Superior mesenteric artery: The SMA is a branch of the abdominal aorta arising at the level of the L1 vertebra. It gives rise to the inferior pancreaticoduodenal artery, jejunal and ileal branches, and the ileocolic, right colic, and middle colic arteries.
Inferior mesenteric artery: The IMA arises from the abdominal aorta at the level of the L3 vertebra. It gives rise to the left colic artery, sigmoid arteries, and superior rectal artery.
Marginal artery of the colon or artery of Drummond: This artery is formed by anastomoses between SMA and IMA branches via the colic and sigmoid arteries. It runs close to the colon.
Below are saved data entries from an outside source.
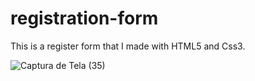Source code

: # registration-form
This is a register form that I made with HTML5 and Css3.

![Captura de Tela (35)](https://user-images.githubusercontent.com/49062313/122883247-4a6c2800-d33d-11eb-993a-17bea0bf65aa.png)

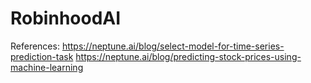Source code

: # RobinhoodAI
References: 
https://neptune.ai/blog/select-model-for-time-series-prediction-task
https://neptune.ai/blog/predicting-stock-prices-using-machine-learning
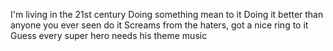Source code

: I'm living in the 21st century
Doing something mean to it
Doing it better than anyone you ever seen do it
Screams from the haters, got a nice ring to it
Guess every super hero needs his theme music
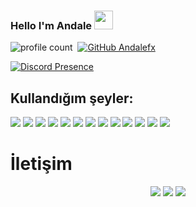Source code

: 
### Hello I'm Andale <img src = "https://cdn.discordapp.com/emojis/1397610243998875819.webp?size=96" high="20px" width="30px">
![profile count](https://komarev.com/ghpvc/?username=AndaleFx&color=red)&nbsp;
[![GitHub Andalefx](https://img.shields.io/github/followers/AndaleFx?label=follow&style=social)](https://github.com/AndaleFx)&nbsp;


[![Discord Presence](https://lanyard.cnrad.dev/api/1397360217859297321)](https://discord.com/users/1397360217859297321)
## Kullandığım şeyler:
<img src= '	https://img.shields.io/badge/C-00599C?style=for-the-badge&logo=c&logoColor=white'/> <img src= 'https://img.shields.io/badge/C%23-239120?style=for-the-badge&logo=csharp&logoColor=white'/> <img src='https://img.shields.io/badge/C%2B%2B-00599C?style=for-the-badge&logo=c%2B%2B&logoColor=white'/>
<img src='https://img.shields.io/badge/JavaScript-323330?style=for-the-badge&logo=javascript&logoColor=F7DF1E'/> <img src= 'https://img.shields.io/badge/TypeScript-007ACC?style=for-the-badge&logo=typescript&logoColor=white'/> <img src='https://img.shields.io/badge/HTML5-E34F26?style=for-the-badge&logo=html5&logoColor=white'/> <img src='https://img.shields.io/badge/CSS3-1572B6?style=for-the-badge&logo=css3&logoColor=white'/> <img src='https://img.shields.io/badge/MongoDB-white?style=for-the-badge&logo=mongodb&logoColor=4EA94B'/> <img src='https://img.shields.io/badge/SQLite-07405E?style=for-the-badge&logo=sqlite&logoColor=white'/> <img src='https://img.shields.io/badge/Node.js-339933?style=for-the-badge&logo=nodedotjs&logoColor=white'/> <img src='https://img.shields.io/badge/npm-CB3837?style=for-the-badge&logo=npm&logoColor=white'/>  <img src='https://img.shields.io/badge/Visual_Studio_Code-0078D4?style=for-the-badge&logo=visual%20studio%20code&logoColor=white'/> <img src='https://img.shields.io/badge/Windows_11-0078d4?style=for-the-badge&logo=windows-11&logoColor=white'/>
# İletişim
<p align="center">
   <a href="https://discord.com/users/1397360217859297321" target"blank_"><img src="https://img.shields.io/badge/discord%20-111111.svg?&style=for-the-badge&logo=discord&logoColor=white"></a>
   <a href="https://sptfy.com/andale" target"blank_"><img src="https://img.shields.io/badge/Spotify%20-111111.svg?&style=for-the-badge&logo=spotify&logoColor=white"></a>
   <a href="https://github.com/Andalefx" target"blank_"><img src="https://img.shields.io/badge/GitHub%20-111111.svg?&style=for-the-badge&logo=github&logoColor=white"></a>
</p>
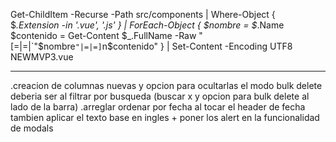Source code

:Get-ChildItem -Recurse -Path src/components | Where-Object {
  $_.Extension -in '.vue', '.js'
} | ForEach-Object {
  $nombre = $_.Name
  $contenido = Get-Content $_.FullName -Raw
  "[=|=|`"$nombre`"|=|=]`n$contenido"
} | Set-Content -Encoding UTF8 NEWMVP3.vue

---

.creacion de columnas nuevas y opcion para ocultarlas
el modo bulk delete deberia ser al filtrar por busqueda (buscar x y opcion para bulk delete al lado de la barra)
.arreglar ordenar por fecha al tocar el header de fecha
tambien aplicar el texto base en ingles + poner los alert en la funcionalidad de modals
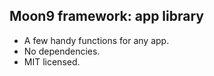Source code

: ## Moon9 framework: app library
- A few handy functions for any app.
- No dependencies.
- MIT licensed.
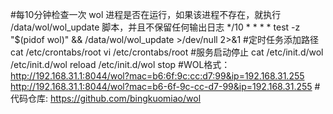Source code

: #每10分钟检查一次 wol 进程是否在运行，如果该进程不存在，就执行 /data/wol/wol_update 脚本，并且不保留任何输出日志
*/10 * * * * test -z "$(pidof wol)" && /data/wol/wol_update >/dev/null 2>&1
#定时任务添加路径
cat /etc/crontabs/root 
vi /etc/crontabs/root
#服务启动停止
cat /etc/init.d/wol
/etc/init.d/wol reload
/etc/init.d/wol stop
#WOL格式：
http://192.168.31.1:8044/wol?mac=b6:6f:9c:cc:d7:99&ip=192.168.31.255
http://192.168.31.1:8044/wol?mac=b6-6f-9c-cc-d7-99&ip=192.168.31.255
#代码仓库:
https://github.com/bingkuomiao/wol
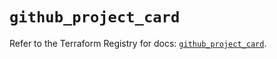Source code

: # `github_project_card`

Refer to the Terraform Registry for docs: [`github_project_card`](https://registry.terraform.io/providers/integrations/github/6.3.1/docs/resources/project_card).
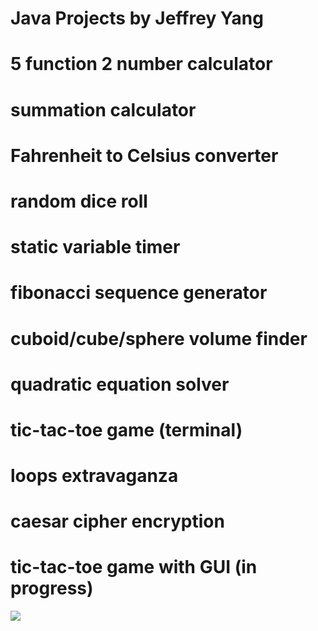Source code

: # Java Projects by Jeffrey Yang
#
# 5 function 2 number calculator
# summation calculator
# Fahrenheit to Celsius converter
# random dice roll
# static variable timer
# fibonacci sequence generator
# cuboid/cube/sphere volume finder
# quadratic equation solver
# tic-tac-toe game (terminal)
# loops extravaganza
# caesar cipher encryption
# tic-tac-toe game with GUI (in progress)

<img src= "https://upload.wikimedia.org/wikipedia/en/thumb/3/30/Java_programming_language_logo.svg/1200px-Java_programming_language_logo.svg.png"> 
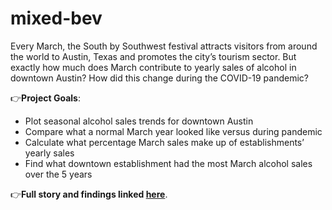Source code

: # mixed-bev

Every March, the South by Southwest festival attracts visitors from around the world to Austin, Texas and promotes the city’s tourism sector. But exactly how much does March contribute to yearly sales of alcohol in downtown Austin? How did this change during the COVID-19 pandemic?

👉**Project Goals**: 

- Plot seasonal alcohol sales trends for downtown Austin
- Compare what a normal March year looked like versus during pandemic
- Calculate what percentage March sales make up of establishments’ yearly sales
- Find what downtown establishment had the most March alcohol sales over the 5 years


👉**Full story and findings linked [here](https://garzella.wordpress.com/2022/11/27/covid-19-lockdowns-caused-67-drop-in-downtown-austin-alcohol-sales-during-march-2020/)**.
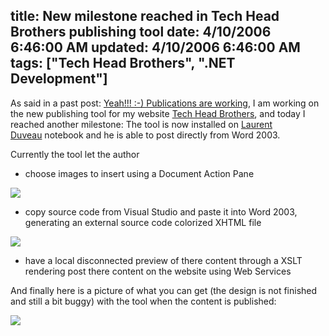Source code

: title: New milestone reached  in Tech Head Brothers publishing tool
date: 4/10/2006 6:46:00 AM
updated: 4/10/2006 6:46:00 AM
tags: ["Tech Head Brothers", ".NET Development"]
---



As said in a past post: [Yeah!!! :-) 
Publications are working](http://weblogs.asp.net/lkempe/archive/2006/03/18/440548.aspx), I am working on the new publishing tool for my 
website [Tech Head Brothers](http://www.techheadbrothers.com/), and 
today I reached another milestone: The tool is now installed on [Laurent 
Duveau](http://www.techheadbrothers.com/DesktopDefault.aspx?tabindex=7&tabid=19&id=18) notebook and he is able to post directly from Word 2003.

Currently the tool let the author 

*   choose images to insert using a Document Action Pane


![](http://www.techheadbrothers.com/images/blog/imageactionpane.jpg)

*   copy source code from Visual Studio and paste it into Word 2003, 
  generating an external source code colorized XHTML file


![](http://www.techheadbrothers.com/images/blog/sourcecodevsto05.jpg)

*   have a local disconnected preview of there content through a XSLT 
  rendering 
  post there content on the website using Web Services


And finally here is a picture of what you can get (the design is not finished 
and still a bit buggy) with the tool when the content is published:

![](http://www.techheadbrothers.com/images/blog/publicationvsto2005.jpg)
Arterial supply of the stomach: The stomach is supplied mainly by five arteries. The left gastric artery (a branch of the celiac trunk) and the right gastric artery (a branch of the common hepatic artery) anastomose near the lesser curvature. The left gastroepiploic artery (a branch of the splenic artery) and the right gastroepiploic artery (a branch of the gastroduodenal artery) anastomose near the greater curvature.
The gastroduodenal artery is a branch of the common hepatic artery. It lies close to the posterior wall of the first part of the duodenum and can be eroded by a duodenal ulcer, causing life-threatening hemorrhage.
Short gastric arteries branch from the splenic artery and supply the fundus.